Da un paso atrás y me inspecciona.

—Me cago en la leche, ¿no estarás perdiendo el control, verdad?

—¿Perder el control? Todo lo que digo es que los métodos son inhumanos. Y que no conducen a resultados seguros. Eso es todo. Destrozamos todas sus barreras y a cambio no obtenemos nada que sea de fiar. Todos los exámenes apuntan a ello.

—Exámenes —espeta él—. ¿Qué exámenes ni qué cojones? ¿Te has doctorado en técnicas de interrogatorio o qué? Esto es una guerra, joder, por si no te has enterado. Independientemente de lo que diga el presidente por la tele. Una guerra, ¿te enteras? O devoras o te devoran. Si no te entra en la mollera ya te puedes montar en el avión a casa y podrás hablar del último editorial del New York Times mientras haces cola en alguna fuente de Langley. Mañana mismo. Pero aquí fuera hablamos de lo que funciona. Y lo que hacemos, funciona. No es más difícil que eso.

—¡Que no funciona, coño!

Mi intención no es alzar la voz, pero sus ojos de reptil, su sed de sangre, aumentan mi furia. Los de su calaña tienen la sartén por el mango. Baterías de coche y electrodos. Todo ha cambiado desde Kurdistán.

Mi compañero no dice nada. Se limita a inspeccionarme detenidamente con la mirada. Así que continúo. Doy una patada en la arena, dejo que mis ojos se vacíen de empatía. Nos miramos. El murmullo de la tele y las voces que llegan del comedor. El olor a comida frita y primavera seca. Él es el primero en volver la cara.

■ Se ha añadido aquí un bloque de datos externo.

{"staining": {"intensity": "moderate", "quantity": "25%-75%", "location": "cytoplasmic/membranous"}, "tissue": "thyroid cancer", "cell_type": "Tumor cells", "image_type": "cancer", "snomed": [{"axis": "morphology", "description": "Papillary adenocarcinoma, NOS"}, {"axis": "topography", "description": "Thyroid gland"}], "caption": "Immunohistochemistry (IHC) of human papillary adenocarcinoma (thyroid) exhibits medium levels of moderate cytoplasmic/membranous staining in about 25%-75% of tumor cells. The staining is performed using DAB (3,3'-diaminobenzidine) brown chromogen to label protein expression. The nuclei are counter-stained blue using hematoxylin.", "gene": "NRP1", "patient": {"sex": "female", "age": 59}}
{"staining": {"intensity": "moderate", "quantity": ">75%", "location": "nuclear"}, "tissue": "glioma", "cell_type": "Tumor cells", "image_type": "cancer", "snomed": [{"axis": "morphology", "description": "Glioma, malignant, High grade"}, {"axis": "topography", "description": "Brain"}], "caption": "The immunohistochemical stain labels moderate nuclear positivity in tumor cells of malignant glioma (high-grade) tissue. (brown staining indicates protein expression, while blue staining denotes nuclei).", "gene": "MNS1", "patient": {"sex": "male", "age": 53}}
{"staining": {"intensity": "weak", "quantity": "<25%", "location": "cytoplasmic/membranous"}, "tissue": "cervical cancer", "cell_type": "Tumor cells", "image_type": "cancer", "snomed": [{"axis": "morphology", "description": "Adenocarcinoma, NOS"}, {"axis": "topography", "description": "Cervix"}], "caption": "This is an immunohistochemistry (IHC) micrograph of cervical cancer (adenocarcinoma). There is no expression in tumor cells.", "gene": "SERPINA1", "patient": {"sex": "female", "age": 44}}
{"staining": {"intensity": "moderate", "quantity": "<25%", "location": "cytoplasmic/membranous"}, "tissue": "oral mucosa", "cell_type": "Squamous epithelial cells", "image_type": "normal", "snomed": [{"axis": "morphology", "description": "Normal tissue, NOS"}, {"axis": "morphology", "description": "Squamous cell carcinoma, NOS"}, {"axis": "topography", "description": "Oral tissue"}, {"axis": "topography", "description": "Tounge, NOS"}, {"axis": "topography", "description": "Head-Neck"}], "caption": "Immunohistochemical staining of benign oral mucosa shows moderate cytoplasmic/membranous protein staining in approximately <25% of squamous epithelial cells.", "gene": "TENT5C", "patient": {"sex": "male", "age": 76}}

—Ha llegado tu hora de volver a casa —dice—. Tus días en el campo han superado la fecha de caducidad desde que no eres capaz de tomar las decisiones difíciles. Será mejor que hagas las maletas.

Yo no digo nada, sino que me limito a seguir mirándolo con calma.

—Te enteras, ¿no?

Da un paso más. Lo tengo pegado a la cara. Su aliento a cerveza y polvo y tabaco.

—Siempre fuiste una nenaza —dice—. Lo sé desde Irak. Eres una nenaza de mierda. Encárgate bien de tener un sitio en el avión a casa desde Kabul. Aquí ya has terminado.

Escupe a la tierra, da media vuelta y se mete en el comedor sin mirar atrás. ¿Es así como termina?